# [Task brief]
Please copy the passage of the dynasty baseball article below word for word, from "If anyone in" to "they bounce back.".

----- Excerpt provided

If anyone in your league says it’s too early for baseball, just know that you’re in a better position to win your league than they are. And if you’re in a dynasty league, your season never stops, and you should be looking to make your team better throughout the offseason.
If you’re an active owner, you should be looking for players whose stock is low that you can get cheaper than you could at this point last year.
Here are seven buy-low players in dynasty leagues that you should look to acquire before they bounce back.
Rougned Odor – In general, I’m drafting Odor anywhere I can this year. If the early indicators are what we should expect come draft season (Odor was drafted in the 10th round in our ongoing too early 15-team experts mock draft), Odor is going to return value in a big way. Never mind that Odor is still just 23 years old, but he posted the worst BABIP in baseball last year at .224. Looking at Odor’s numbers, his groundball rate was only a tick higher, while his fly ball rate was exactly the same at 42.2 percent. What did spike last year was his IFFB%, which went up from 8.2 percent in 2016 to 15.5 percent last year. Odor saw his strikeout rate and walk rate both increase slightly, but his power was the same. By all indications, it was an unlucky year for Odor. Buy him now in your dynasty leagues if you can, and you can expect him to revert back to the Top 5 option at the position that he was prior to last year. The strikeouts will always be there, but you can live with them.
Anthony Alford – Alford’s debut for the Blue Jays lasted all of eight plate appearances before he broke his left hamate bone. After that, the talk of Toronto’s top prospect dwindled down as Vlad Guerrero and Bo Bichette took the hype away. That’s fine, as you can use that to your advantage to acquire Alford in your league. If you haven’t noticed, Alford killed the Mexican Winter League this offseason, as he slashed .343/.373/.443. With names like Kevin Pillar, Steve Pearce, Ezequiel Carrera and Teoscar Hernandez standing in front of him in the Toronto outfield depth chart, it won’t be long before Alford is an everyday fixture in the Skydome. Now’s the time to make a move for him.
David Dahl – Spleen injury? Check. Back injury? Check. So far, the story of Dahl’s baseball career has been filled with unfortunate injuries. Sandwiched in between those injuries, though, was a hell of a 2016 season. But after missing the 2017 season with the back injury, Dahl seems to be a forgotten name. The injury label follows him around, but I’m not ready to call him injury plagued at 23 years of age with a 113 wRC+ season in the books. The Colorado outfield is packed as usual, and if Ryan McMahon starts at first base, that moves Ian Desmond to the outfield. Ultimately, you have to bet on talent. Outside of Charlie Blackmon, Dahl is the most talented outfielder on the team. Take on the so-called injury risk and take on Dahl.

----------
----- Extracted material

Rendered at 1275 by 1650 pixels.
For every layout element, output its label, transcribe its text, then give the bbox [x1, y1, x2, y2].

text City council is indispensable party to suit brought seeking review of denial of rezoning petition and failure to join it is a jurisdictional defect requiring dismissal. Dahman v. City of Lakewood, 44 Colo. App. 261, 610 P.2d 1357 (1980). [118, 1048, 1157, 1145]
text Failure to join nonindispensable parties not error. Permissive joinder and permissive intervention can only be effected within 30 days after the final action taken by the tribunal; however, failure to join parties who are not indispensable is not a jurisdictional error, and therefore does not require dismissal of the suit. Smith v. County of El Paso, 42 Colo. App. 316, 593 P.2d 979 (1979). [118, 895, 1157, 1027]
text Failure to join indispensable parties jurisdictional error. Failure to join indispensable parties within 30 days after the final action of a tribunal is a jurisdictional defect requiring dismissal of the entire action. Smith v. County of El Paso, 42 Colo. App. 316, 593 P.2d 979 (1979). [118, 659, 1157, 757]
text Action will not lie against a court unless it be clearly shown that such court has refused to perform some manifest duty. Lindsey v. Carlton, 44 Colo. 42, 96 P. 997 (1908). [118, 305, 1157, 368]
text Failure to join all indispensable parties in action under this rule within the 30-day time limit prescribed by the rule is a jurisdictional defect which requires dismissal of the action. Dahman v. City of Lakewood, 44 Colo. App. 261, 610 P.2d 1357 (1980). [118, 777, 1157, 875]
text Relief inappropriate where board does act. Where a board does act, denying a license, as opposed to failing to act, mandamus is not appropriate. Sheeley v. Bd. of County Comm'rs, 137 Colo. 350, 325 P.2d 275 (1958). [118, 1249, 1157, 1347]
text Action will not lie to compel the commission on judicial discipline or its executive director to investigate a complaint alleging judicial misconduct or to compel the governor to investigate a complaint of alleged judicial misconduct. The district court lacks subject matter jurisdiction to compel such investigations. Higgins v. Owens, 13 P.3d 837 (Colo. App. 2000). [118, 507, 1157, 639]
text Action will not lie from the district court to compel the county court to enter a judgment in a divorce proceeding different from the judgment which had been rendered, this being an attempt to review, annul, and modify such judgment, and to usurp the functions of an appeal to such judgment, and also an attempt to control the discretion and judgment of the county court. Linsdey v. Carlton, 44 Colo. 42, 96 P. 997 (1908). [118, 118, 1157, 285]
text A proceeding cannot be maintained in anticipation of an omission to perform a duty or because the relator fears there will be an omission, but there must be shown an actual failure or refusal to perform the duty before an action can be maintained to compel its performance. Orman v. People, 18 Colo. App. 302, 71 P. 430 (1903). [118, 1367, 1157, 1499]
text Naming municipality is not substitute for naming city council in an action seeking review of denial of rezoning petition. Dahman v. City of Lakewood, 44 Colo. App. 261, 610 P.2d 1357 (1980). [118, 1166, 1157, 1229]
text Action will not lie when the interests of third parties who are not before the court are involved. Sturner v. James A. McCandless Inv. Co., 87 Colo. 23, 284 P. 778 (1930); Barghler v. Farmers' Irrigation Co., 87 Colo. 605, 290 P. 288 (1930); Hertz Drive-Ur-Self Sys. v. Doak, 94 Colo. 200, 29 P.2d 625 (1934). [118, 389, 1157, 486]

----------

# [Answer box]
If anyone in your league says it’s too early for baseball, just know that you’re in a better position to win your league than they are. And if you’re in a dynasty league, your season never stops, and you should be looking to make your team better throughout the offseason.
If you’re an active owner, you should be looking for players whose stock is low that you can get cheaper than you could at this point last year.
Here are seven buy-low players in dynasty leagues that you should look to acquire before they bounce back.